Task prompt: Change "nakupovať" to "objednávať" in the records, starting at the beginning of the records and going on through the line with "Odstúpenie od zmluvy tu", keeping everything else unchanged. Return only those lines, without the pictures.

Input data:
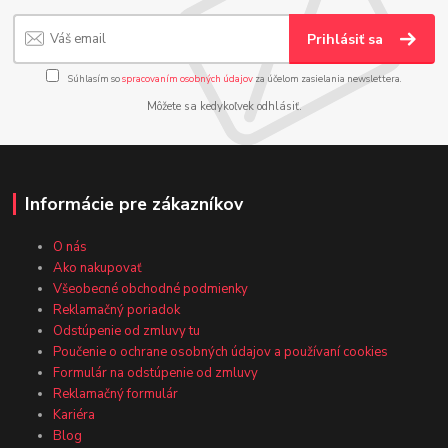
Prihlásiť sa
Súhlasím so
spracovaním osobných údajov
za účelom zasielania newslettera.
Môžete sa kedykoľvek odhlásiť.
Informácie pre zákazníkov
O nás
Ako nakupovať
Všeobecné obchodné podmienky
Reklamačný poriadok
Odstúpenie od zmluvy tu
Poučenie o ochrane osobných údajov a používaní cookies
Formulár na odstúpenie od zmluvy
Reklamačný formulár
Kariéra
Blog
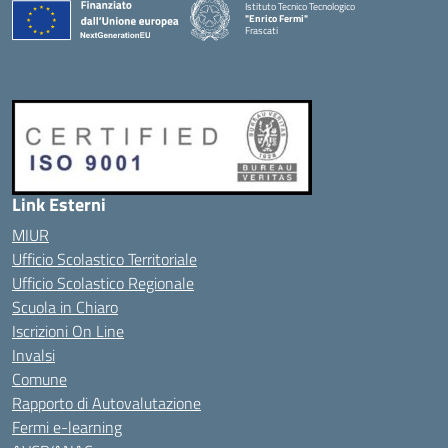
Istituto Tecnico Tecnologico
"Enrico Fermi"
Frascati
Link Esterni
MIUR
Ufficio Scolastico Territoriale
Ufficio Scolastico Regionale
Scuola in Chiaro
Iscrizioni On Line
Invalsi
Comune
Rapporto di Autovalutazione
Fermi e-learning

Expected answer:
Prihlásiť sa
Súhlasím so
spracovaním osobných údajov
za účelom zasielania newslettera.
Môžete sa kedykoľvek odhlásiť.
Informácie pre zákazníkov
O nás
Ako objednávať
Všeobecné obchodné podmienky
Reklamačný poriadok
Odstúpenie od zmluvy tu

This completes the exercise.